+++ Фрагмент документа

Впрочем, у истоков этого процесса в литературе опять-таки стоял Н.В.Гоголь. "Мертвые души" доказали, что неразрывно связанные друг с другом жизнь / смерть, живое /мертвое, душа / тело способны бытийствовать вполне обособленно друг от друга: можно жить и умереть без души, как умереть и жить вне тела.
Принципиален и еще один момент. В "Выбранных местах из переписки с друзьями" (письмо "В чем же, наконец, существо русской поэзии и в чем ее особенность") Н.В.Гоголь закрепляет за каждым поэтом четко сформулированный комплекс характерологических и поведенческих проявлений. М. В. Ломоносов и Г.Р.Державин, по его мнению, отразили пафос русского богатырства, размах души и воображения, принимающий подчас гиперболические формы [15: 216-219]. Поэзия В.А.Жуковского исполнена славянской мечтательности, стремления к неизъяснимому [15: 221-222]. К.Н.Батюшков "выказал" "всю очаровательную прелесть осязаемой существенности" [15: 225]. Один
А. С.Пушкин явил полноту национального духа, откликнувшись всем и на все: "...все черты нашей природы в нем отозвались" [15: 231]. И не только "нашей", но и других народов (отсюда пушкинский протеизм): "В Испании он испанец, с греком - грек, на Кавказе - вольный горец." и т.п. [15: 231].
Практически те же самые устойчивые качества, распространяемые Н.В.Гоголем на всякого русского, каких бы тот "ни был лет, чина и состояния", применимы и к персонажам "Мертвых душ", разумеется, с отрицательным знаком. Манилов - пародия на тягу к невыразимому; Соба-кевич - карикатурное воплощение богатырской крепости; в образе Ноздрева проглядывает та же "похвальба совершить какое-то могучее дело", которые слышались Н.В.Гоголю в поэзии Н.М.Языкова, и даже в хозяйственной Коробочке можно усмотреть тягу к "осязаемой существен-
ности", принявшую у Плюшкина патологические формы. В таком контексте не кажется лишним кощунственный, на первый взгляд, вопрос: не является ли внешняя и внутренняя обтекаемость Чичикова комическим переосмыслением пушкинской всеобъемлемости, уравновешенности и всеотзывчивости? "В нем середина" - говорит
Н.В.Гоголь о А.С.Пушкине [15: 226]. Но разве не тот же принцип середины реализован в описании героя-авантюриста: ".не красавец, но и не дурной наружности, ни слишком толст, ни слишком тонок; нельзя сказать, чтобы стар, однако ж и не так, чтобы слишком молод" [16, 5: 9]? Пушкин-Протей гениален в своем умении слышать собеседника: ".с отжившим человеком он дышит стариной времени минувшего; заглянет к мужику в избу он русский весь с головы до ног." [15: 231]. Точно так же и Чичиков обнаруживает способность к мимикрии, приспосабливаясь к характерам Манилова, Собакевича или Плюшкина.

++++++
+++ Исходные данные

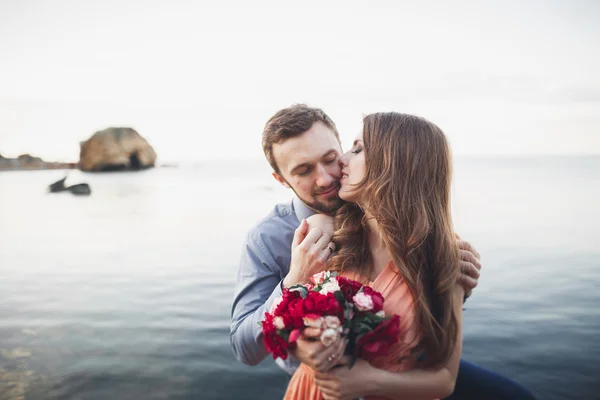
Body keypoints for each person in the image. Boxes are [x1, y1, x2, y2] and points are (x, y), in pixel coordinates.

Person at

++++++

**Вопросы**
A) Какие черты, согласно фрагменту о Гоголе, присущи поэзии В. А. Жуковского?
B) Продолжите фрагмент о Гоголе, начав сразу после его последнего предложения.

**Ответы ниже**
A) Славянская мечтательность и стремление к неизъяснимому.

B)
Но более всего в гоголевском пассаже о Пушкине удивительна мысль об отсутствии в пушкинских сочинениях намека на его собственное "я": "Все наши русские поэты ... удержали свою личность. У одного Пушкина ее нет. Поди улови его характер как человека! Наместо его предстанет тот же чудный образ, на все откликающийся." [15: 228]. Если перенести предложенное описание на образ литературно героя (того же Чичикова), то получится, что мы не вправе говорить о его иерархическом структурировании. Налицо элементы дезинтеграции и децентрализации целого, нивелировка функциональных различий, в том числе и признаков социальной дифференциации. На последнее, в частности, указывает возможность установления прямого параллелизма между вышеназванными персонажами "Мертвых душ", забывшими "дело помещика" в его "настоящем и законном смысле" [15: 155], и жертвами этой "забывчивости", т.е. беглыми и умершими крепостными крестьянами (что также плохо вписывается в гуманистические традиции русского искусства). В самом деле, Степан Пробка, "плотник трезвости примерной", и по богатырской закваске натуры, и по способности не пропустить того, что само плывет в руки, соотносим с Собакевичем. Сапожника Максима Телятникова, разорившегося на гнилой коже, сгубила та же экономия, что и Плюшкина. Множество параллелей из крестьянского мира к образу Ноздрева: разъехавшийся "во всю строку" Петр Савельев Неуважай-Коры-то, отрекшийся "навеки" от дому, "от родной берлоги" Григорий Доезжай-не-доедешь, возлюбивший вольную жизнь Абакум Фыров.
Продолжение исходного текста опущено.